ABSTRACT

Most people who come to outpatient psychotherapy are not interested in long-term treatment, psychoanalytic or otherwise, and at least half are able to profit from therapy in 10 sessions or less (Asay & Lambert, 1999; Lambert & Bergin, 1994). Of the remainder, approximately 15% to 30% are significantly more likely to benefit if therapy lasts more than 25 sessions (Asay & Lambert, 1999; Cummings & Cummings, 2000). Therefore, the first of many ethical challenges for psychotherapists is to competently differentiate between clients who may be helped by brief therapy and those for whom brief interventions are contraindicated. Once a reliable differential diagnosis is made, clinicians must also possess the necessary skills to administer therapies of varying lengths or have competent referral sources. To qualify as competent, brief therapy must rest on a foundation of education in the treatment modality and prior successful supervised experience. Too often, professionals trained in traditional therapies appear either to assume that this training is sufficient to allow them to use brief models effectively or to worry about incompetence in this modality without taking steps to remedy it. For example, Levenson and Davidovitz (2000) found that nearly all psychotherapists in their survey (89%) reported using time-limited interventions and that half of those offering such services had no formal brief therapy training at all. As one participant commented, “As a provider for a large health-maintenance organization I am required to do a lot of brief therapy. But I am ashamed to admit that I often don’t know what I am doing, because I have never had any training in it” (Levenson & Davidovitz, 2000, p. 335).
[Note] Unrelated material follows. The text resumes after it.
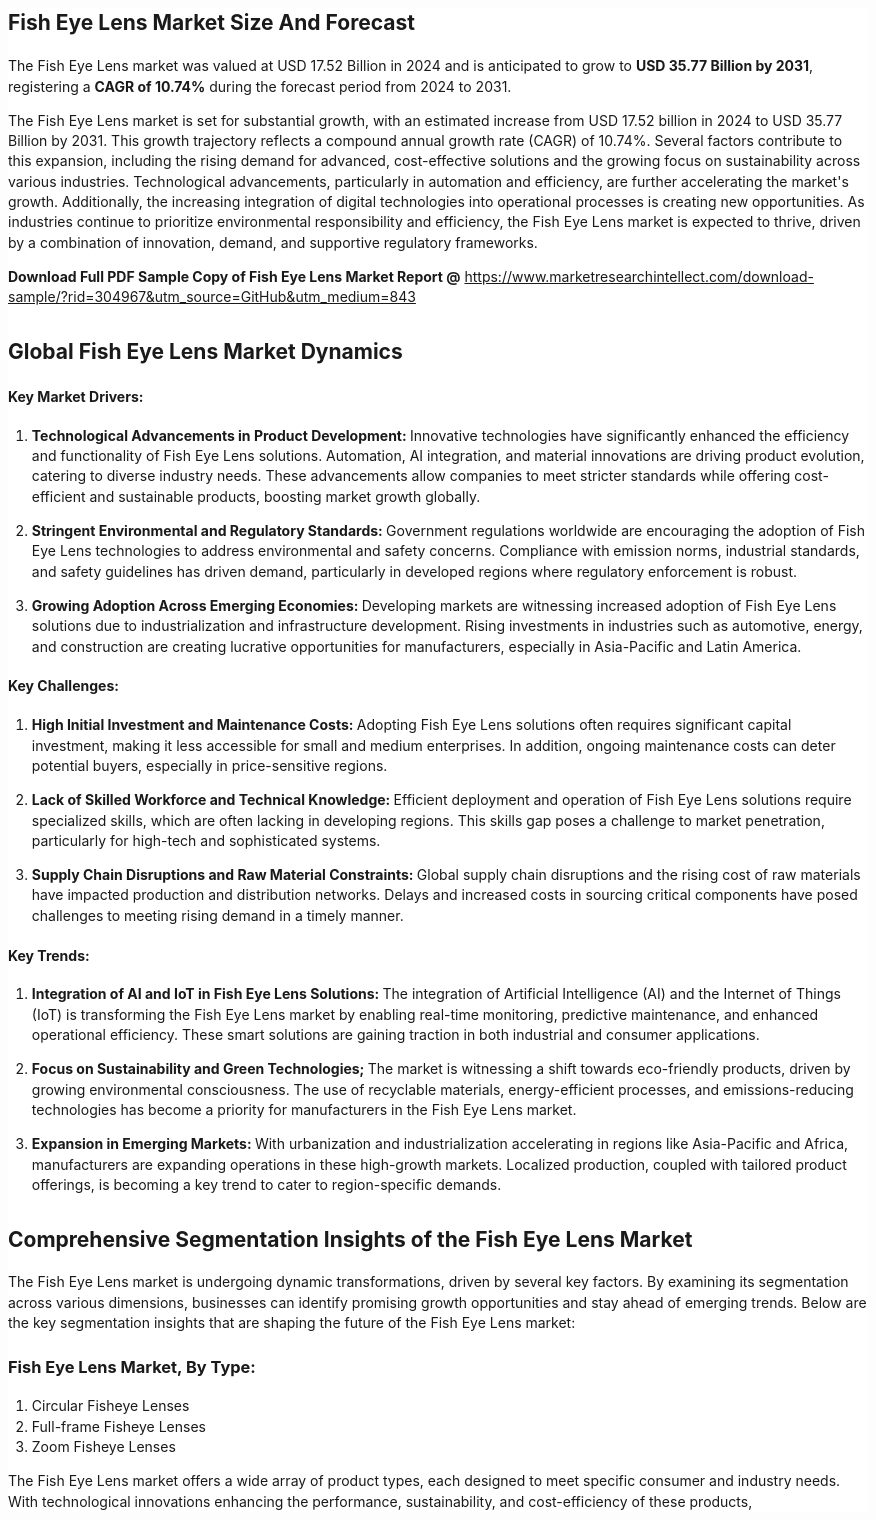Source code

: <h2>Fish Eye Lens Market Size And Forecast</h2><p>The Fish Eye Lens market was valued at USD 17.52 Billion in 2024 and is anticipated to grow to <strong>USD 35.77 Billion by 2031</strong>, registering a <strong>CAGR of 10.74%</strong> during the forecast period from 2024 to 2031.</p><p>The Fish Eye Lens market is set for substantial growth, with an estimated increase from USD 17.52 billion in 2024 to USD 35.77 Billion by 2031. This growth trajectory reflects a compound annual growth rate (CAGR) of 10.74%. Several factors contribute to this expansion, including the rising demand for advanced, cost-effective solutions and the growing focus on sustainability across various industries. Technological advancements, particularly in automation and efficiency, are further accelerating the market's growth. Additionally, the increasing integration of digital technologies into operational processes is creating new opportunities. As industries continue to prioritize environmental responsibility and efficiency, the Fish Eye Lens market is expected to thrive, driven by a combination of innovation, demand, and supportive regulatory frameworks.</p><p><strong>Download Full PDF Sample Copy of Fish Eye Lens Market Report @</strong>&nbsp;<a href="https://www.marketresearchintellect.com/download-sample/?rid=304967&amp;utm_source=GitHub&amp;utm_medium=843">https://www.marketresearchintellect.com/download-sample/?rid=304967&amp;utm_source=GitHub&amp;utm_medium=843</a></p><h2>Global Fish Eye Lens Market Dynamics</h2><h4><strong>Key Market Drivers:</strong></h4><ol><li><p><strong>Technological Advancements in Product Development:&nbsp;</strong>Innovative technologies have significantly enhanced the efficiency and functionality of Fish Eye Lens solutions. Automation, AI integration, and material innovations are driving product evolution, catering to diverse industry needs. These advancements allow companies to meet stricter standards while offering cost-efficient and sustainable products, boosting market growth globally.</p></li><li><p><strong>Stringent Environmental and Regulatory Standards:&nbsp;</strong>Government regulations worldwide are encouraging the adoption of Fish Eye Lens technologies to address environmental and safety concerns. Compliance with emission norms, industrial standards, and safety guidelines has driven demand, particularly in developed regions where regulatory enforcement is robust.</p></li><li><p><strong>Growing Adoption Across Emerging Economies:&nbsp;</strong>Developing markets are witnessing increased adoption of Fish Eye Lens solutions due to industrialization and infrastructure development. Rising investments in industries such as automotive, energy, and construction are creating lucrative opportunities for manufacturers, especially in Asia-Pacific and Latin America.</p></li></ol><h4><strong>Key Challenges:</strong></h4><ol><li><p><strong>High Initial Investment and Maintenance Costs:&nbsp;</strong>Adopting Fish Eye Lens solutions often requires significant capital investment, making it less accessible for small and medium enterprises. In addition, ongoing maintenance costs can deter potential buyers, especially in price-sensitive regions.</p></li><li><p><strong>Lack of Skilled Workforce and Technical Knowledge:&nbsp;</strong>Efficient deployment and operation of Fish Eye Lens solutions require specialized skills, which are often lacking in developing regions. This skills gap poses a challenge to market penetration, particularly for high-tech and sophisticated systems.</p></li><li><p><strong>Supply Chain Disruptions and Raw Material Constraints:&nbsp;</strong>Global supply chain disruptions and the rising cost of raw materials have impacted production and distribution networks. Delays and increased costs in sourcing critical components have posed challenges to meeting rising demand in a timely manner.</p></li></ol><h4><strong>Key Trends:</strong></h4><ol><li><p><strong>Integration of AI and IoT in Fish Eye Lens Solutions:&nbsp;</strong>The integration of Artificial Intelligence (AI) and the Internet of Things (IoT) is transforming the Fish Eye Lens market by enabling real-time monitoring, predictive maintenance, and enhanced operational efficiency. These smart solutions are gaining traction in both industrial and consumer applications.</p></li><li><p><strong>Focus on Sustainability and Green Technologies;&nbsp;</strong>The market is witnessing a shift towards eco-friendly products, driven by growing environmental consciousness. The use of recyclable materials, energy-efficient processes, and emissions-reducing technologies has become a priority for manufacturers in the Fish Eye Lens market.</p></li><li><p><strong>Expansion in Emerging Markets:&nbsp;</strong>With urbanization and industrialization accelerating in regions like Asia-Pacific and Africa, manufacturers are expanding operations in these high-growth markets. Localized production, coupled with tailored product offerings, is becoming a key trend to cater to region-specific demands.</p></li></ol><div class="article-main__content" data-test-id="publishing-text-block"><h2>Comprehensive Segmentation Insights of the Fish Eye Lens Market</h2><p>The Fish Eye Lens market is undergoing dynamic transformations, driven by several key factors. By examining its segmentation across various dimensions, businesses can identify promising growth opportunities and stay ahead of emerging trends. Below are the key segmentation insights that are shaping the future of the Fish Eye Lens market:</p><h3><strong>Fish Eye Lens Market, By Type:<br /></strong></h3><ol><li>Circular Fisheye Lenses<li> Full-frame Fisheye Lenses<li> Zoom Fisheye Lenses</li></ol><p>The Fish Eye Lens market offers a wide array of product types, each designed to meet specific consumer and industry needs. With technological innovations enhancing the performance, sustainability, and cost-efficiency of these products,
Because practicing beyond the limits of one’s competence is prohibited by the ethical standards (American Psychological Association [APA], 2002) and subject to discipline by licensing boards and because less skilled therapists who fail to maintain focus in sessions are more likely to produce negative outcomes (Lambert & Bergin, 1994), this deficit can be dangerous to client and therapist alike. Even if a therapist gains initial competence in brief interventions, continuing education in these models is essential as well because competence erodes quickly. According to Dubin (1972) and Jensen (1979), half of what a professional learns in graduate school is obsolete within 10 years of graduation.